■ Texte fourni
Écrivaine, journaliste, dénicheuse hors-pair et star atypique des réseaux sociaux, l’irrévérencieuse Sophie Fontanel est devenue le porte-parole d’une génération – bien sapée – ou les idées comptent autant que le style.
Sophie Fontanel nous invite dans son appartement parisien, un joli cocon niché sous les toits juste en face du jardin des Tuileries. Le décor ? Toute une vie de souvenirs et d'anecdotes, de trésors et petits riens encore plus précieux glanés aussi bien au bout du monde qu'au coin de sa rue.
Une fille
Sophie Fontanel tient à la fois de la grande sœur idéale et de la meilleure amie rêvée. Peut-être parce qu’elle est l’une des figures les plus accessibles d’une industrie qui a vécu longtemps recluse sur elle-même. Les mots, cette parisienne les connaît sur le bout de la langue, les savourant comme des bonbons. “Le goût de l’écriture m’est venu bien avant celui de la mode et les deux se sont mêlés.”

■ Lignes affichées
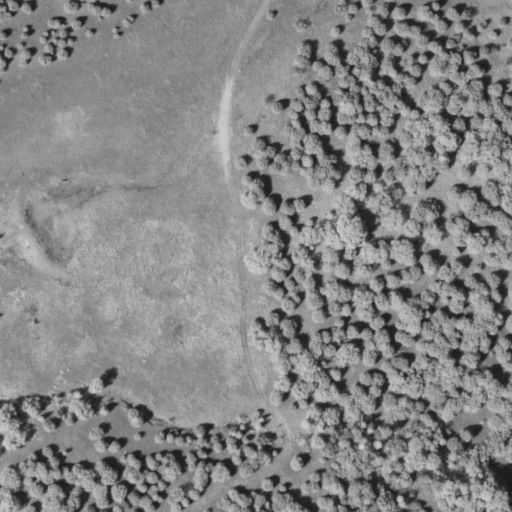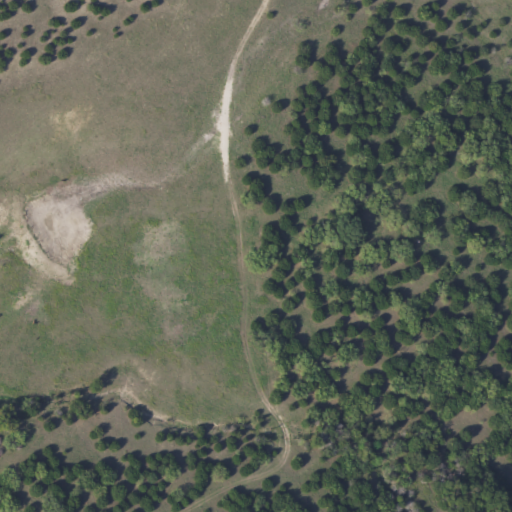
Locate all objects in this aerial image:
road: (174, 252)
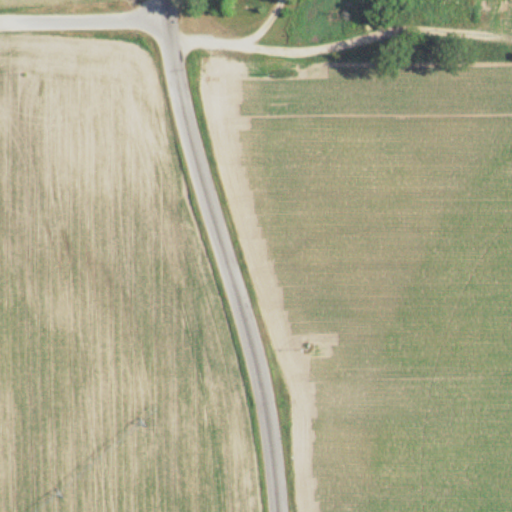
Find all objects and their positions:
road: (85, 18)
road: (171, 20)
road: (240, 41)
road: (409, 41)
road: (182, 75)
road: (245, 308)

■ Consigne
Recopiez le passage du texte fourni allant de « Sophie Fontanel nous » à « coin de sa rue. », en remplaçant « appartement » par « atelier ».

■ Résultat
Sophie Fontanel nous invite dans son atelier parisien, un joli cocon niché sous les toits juste en face du jardin des Tuileries. Le décor ? Toute une vie de souvenirs et d'anecdotes, de trésors et petits riens encore plus précieux glanés aussi bien au bout du monde qu'au coin de sa rue.